The FOMC was expected to refrain from expanding its balance sheet by purchasing securities, according to 60 of 64 analysts surveyed Sept. 16-17. Fifty-four of 63 economists said the Fed would leave unchanged a sentence in its statement saying high unemployment and low inflation warrant “exceptionally low” rates for an “extended period.”

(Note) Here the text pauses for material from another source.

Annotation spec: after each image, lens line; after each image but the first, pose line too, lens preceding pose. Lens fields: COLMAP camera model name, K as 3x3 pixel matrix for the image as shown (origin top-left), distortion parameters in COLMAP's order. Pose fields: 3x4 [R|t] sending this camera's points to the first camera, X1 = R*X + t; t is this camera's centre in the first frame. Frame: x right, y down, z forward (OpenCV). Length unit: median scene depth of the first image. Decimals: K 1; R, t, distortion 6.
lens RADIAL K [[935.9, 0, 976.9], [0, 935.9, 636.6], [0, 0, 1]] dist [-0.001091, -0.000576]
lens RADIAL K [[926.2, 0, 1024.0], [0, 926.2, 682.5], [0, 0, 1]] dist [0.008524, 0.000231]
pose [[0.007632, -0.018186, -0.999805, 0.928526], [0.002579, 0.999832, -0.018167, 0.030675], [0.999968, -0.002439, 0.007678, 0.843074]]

“It seems like the obvious beneficiary is the euro,” said Tim O’Sullivan, chief trader at FOREX.com, a unit of the online currency trading company Gain Capital in Bedminster, New Jersey. “Interest rates are going to be low in the states for the near to medium term and that’s not the case in Europe. It makes the euro look pretty enticing.”
European Debt Sales
The euro earlier rallied versus the greenback after investors bought the maximum amounts offered at Spanish and Irish debt sales, reducing concern the region’s sovereign debt crisis will worsen.
Ireland sold 1.5 billion euros ($1.97 billion) in a bond auction, the National Treasury Management Agency said today. Spain sold 7 billion euros of 12-month and 18-month bills, the maximum target, the Bank of Spain said. Greece sold 390 million euros of 13-week Treasury bills at a yield of 3.98 percent, the Athens-based Public Debt Management Agency said.

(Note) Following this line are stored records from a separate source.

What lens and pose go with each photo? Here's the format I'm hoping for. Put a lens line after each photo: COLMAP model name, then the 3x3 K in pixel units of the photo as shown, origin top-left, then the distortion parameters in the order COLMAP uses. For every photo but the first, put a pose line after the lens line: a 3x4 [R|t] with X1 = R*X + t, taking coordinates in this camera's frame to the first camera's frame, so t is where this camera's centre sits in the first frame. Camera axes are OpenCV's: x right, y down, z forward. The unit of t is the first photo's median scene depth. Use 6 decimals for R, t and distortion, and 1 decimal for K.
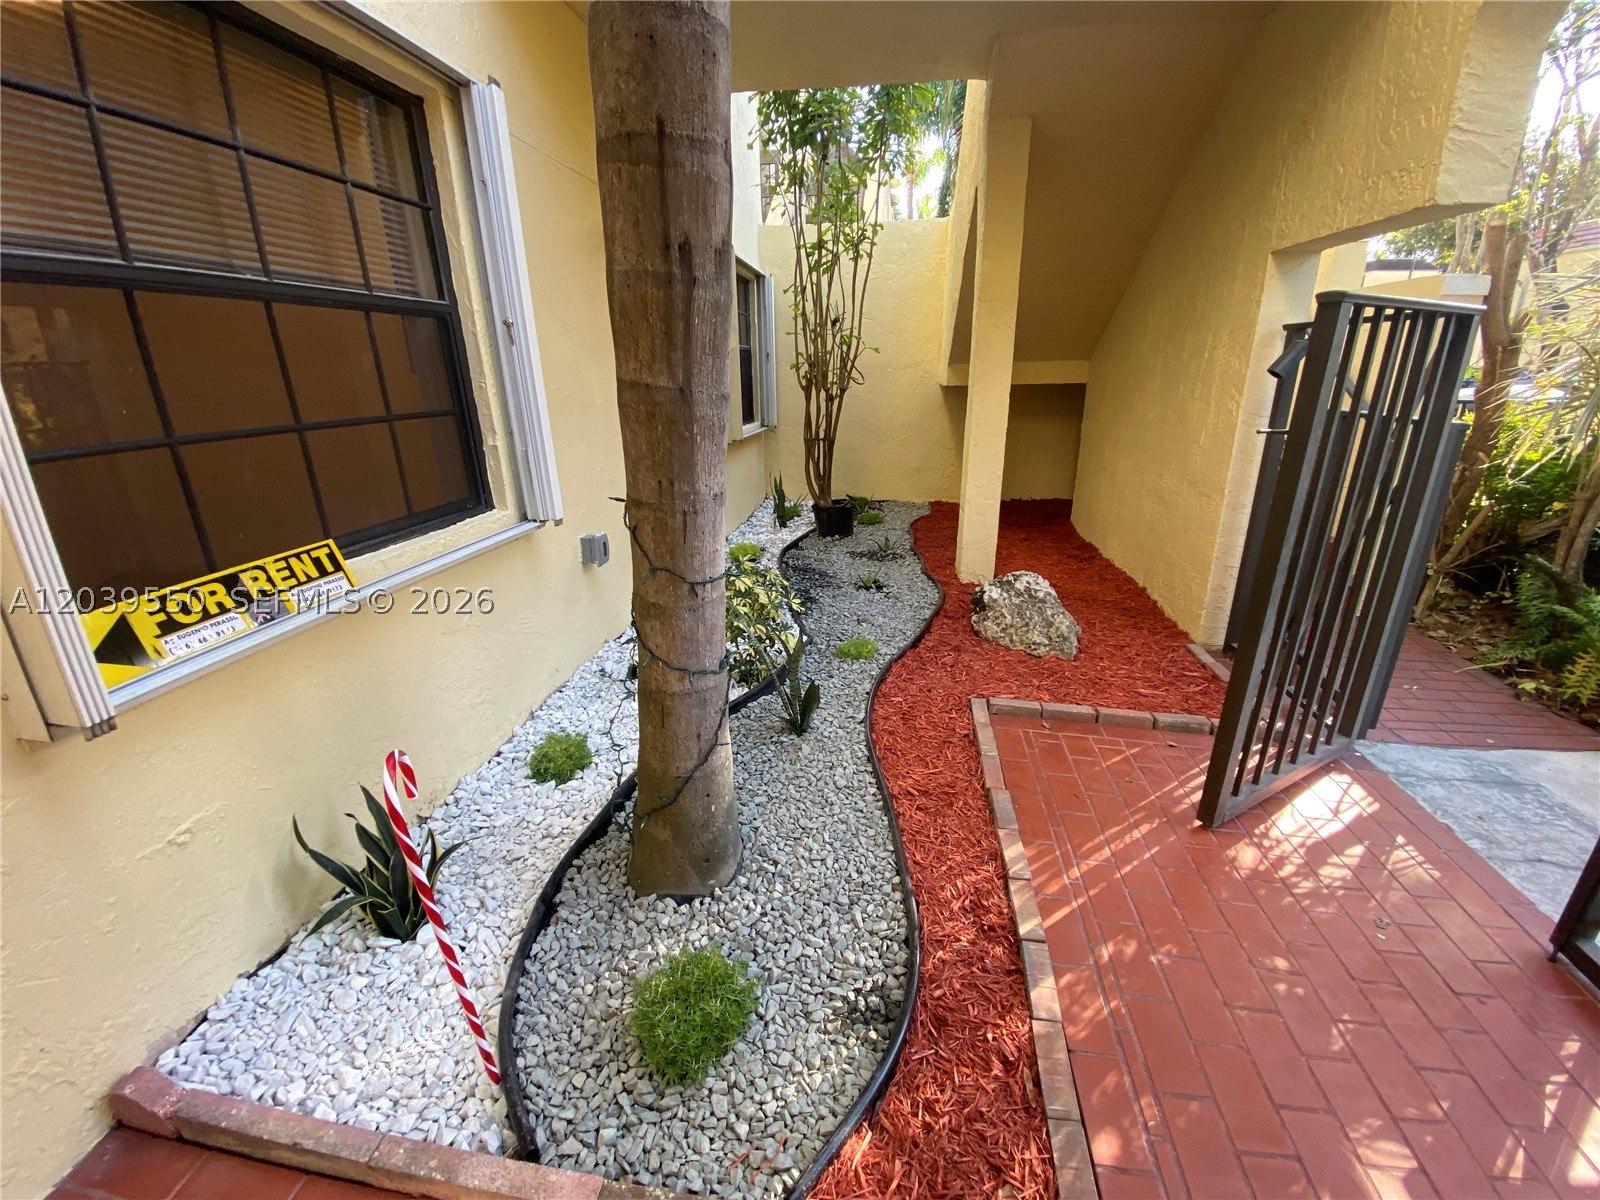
lens RADIAL K [[640.6, 0, 798.4], [0, 640.6, 613.9], [0, 0, 1]] dist [0.000173, -0.018722]
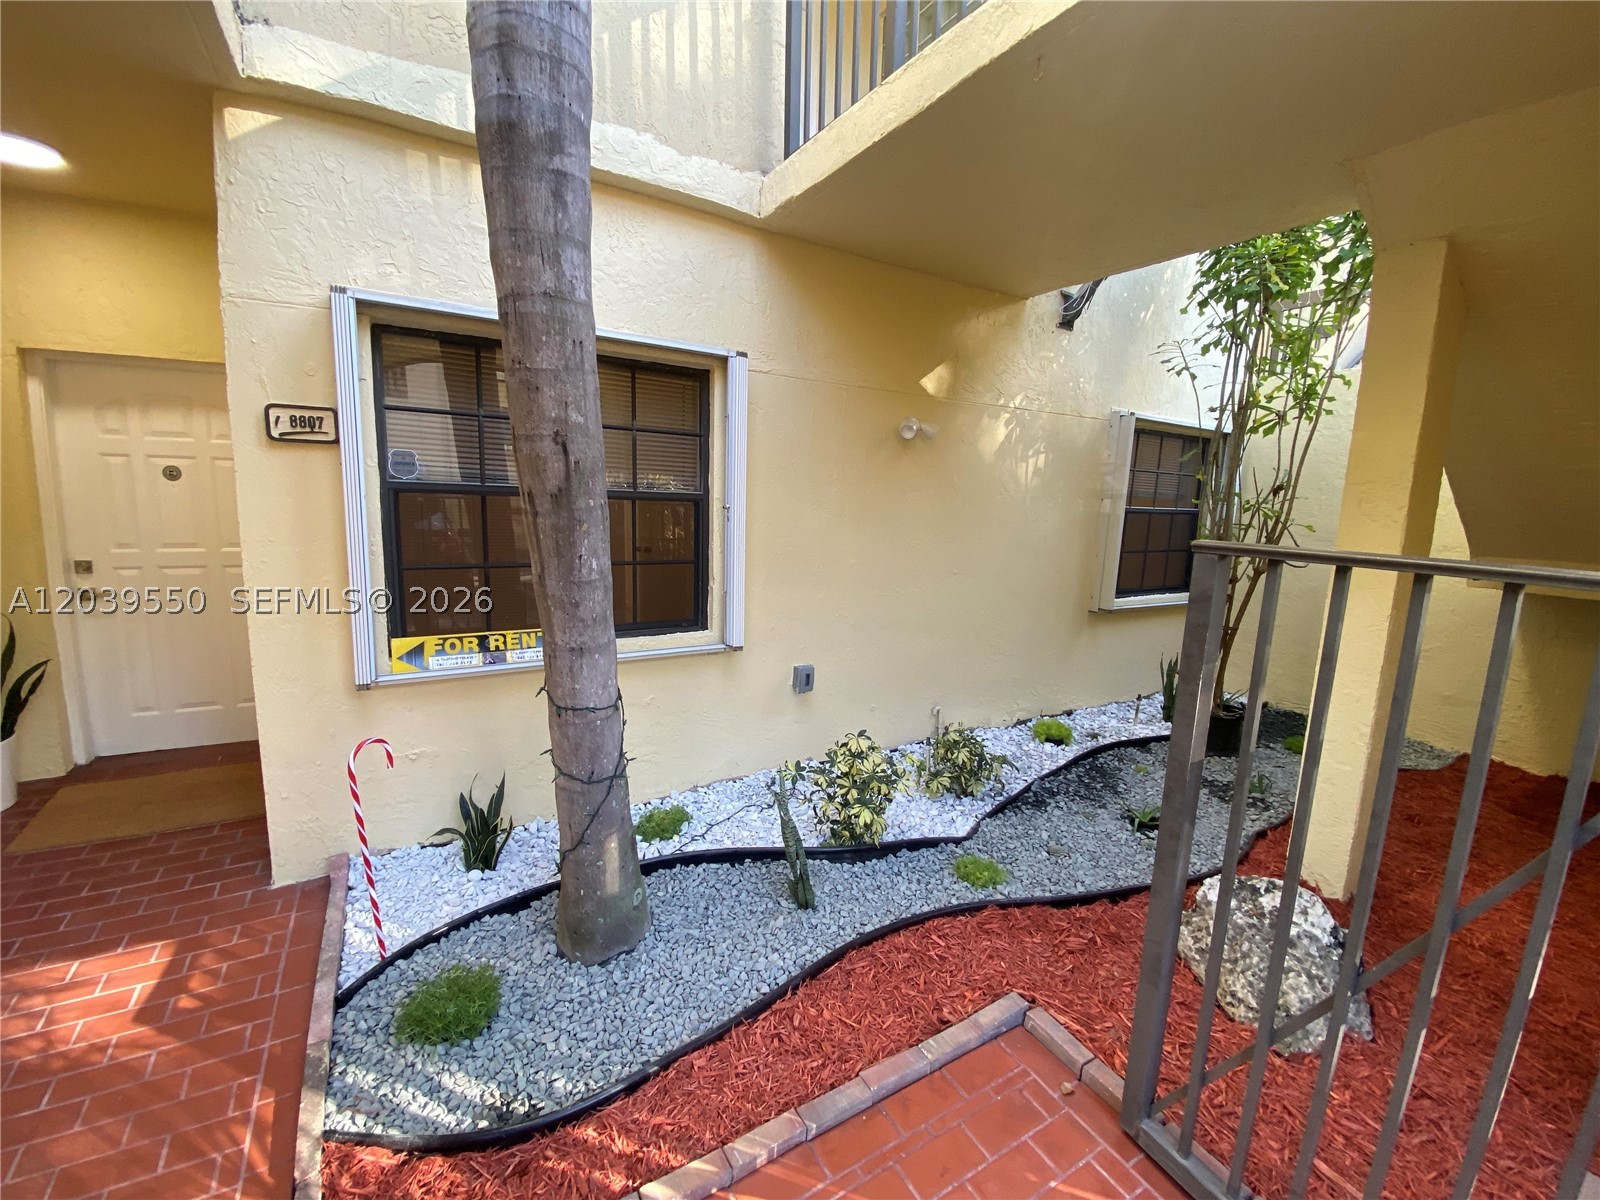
lens RADIAL K [[648.8, 0, 795.8], [0, 648.8, 595.5], [0, 0, 1]] dist [0.042286, -0.033404]
pose [[0.631425, 0.155851, -0.759614, 1.012754], [-0.313555, 0.947253, -0.066292, -0.290107], [0.709215, 0.280039, 0.646987, 0.298521]]
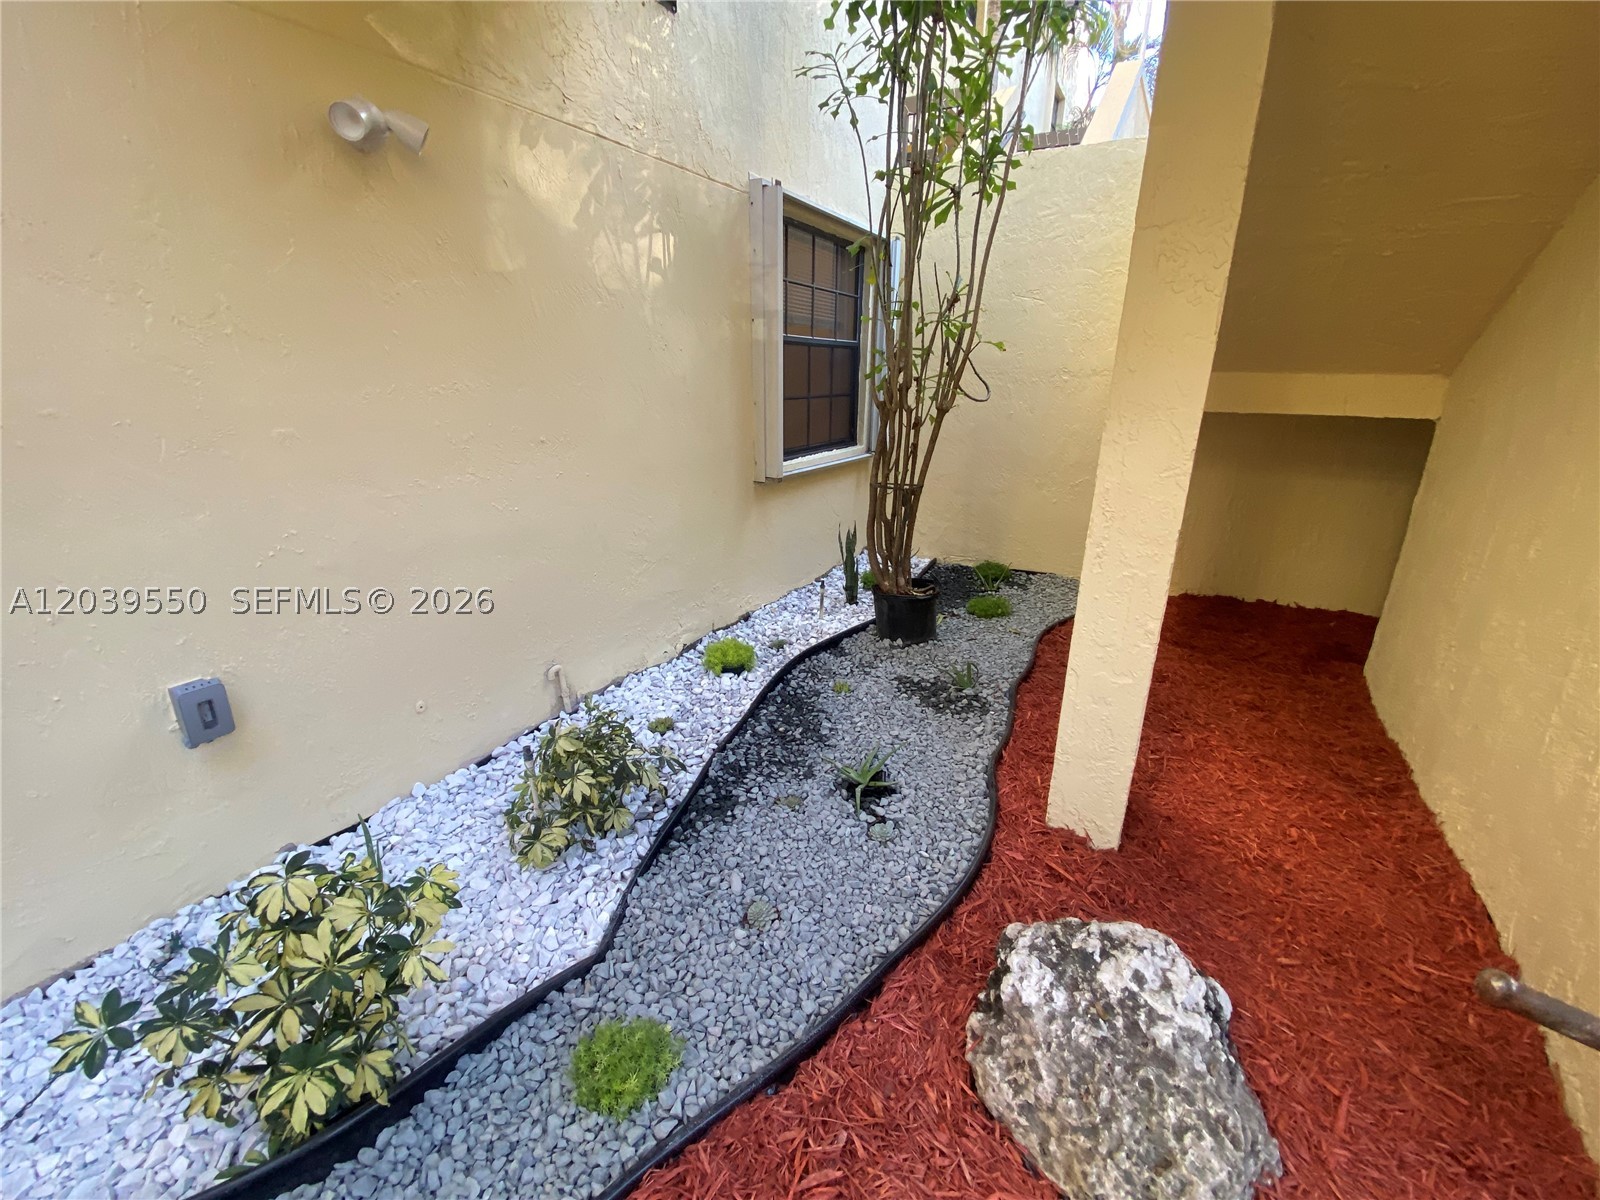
lens RADIAL K [[628.8, 0, 808.7], [0, 628.8, 608.9], [0, 0, 1]] dist [-0.036295, -0.000470]
pose [[0.935245, 0.143639, -0.323550, 0.540805], [-0.145534, 0.989181, 0.018468, -0.475102], [0.322702, 0.029816, 0.946031, 1.226086]]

Australia’s currency gained 0.7 percent to 95.42 U.S. cents, from 94.72 cents yesterday. It touched 95.64 cents, the strongest level since July 2008.
Reserve Bank of Australia policy makers signaled they may need to raise interest rates given the pace of the nation’s economic expansion.
“This is all about a willingness to entertain quantitative easing,” Ruskin said. “It highlights the sharp distinctions of some economies, like Sweden and Australia, where guys are actually hiking interest rates, and the U.S.”
Canada’s currency rose against its U.S. counterpart after the Fed announcement spurred demand for assets that benefit from global growth. The loonie, as the currency is sometimes known, dropped earlier after a report showed inflation unexpectedly fell in August, raising speculation that Bank of Canada will pause in its cycle of interest-rate increases when policy makers meet next month.
The loonie strengthened 0.2 percent to C$1.0265 per U.S. dollar after touching C$1.0217, compared with C$1.0282 yesterday.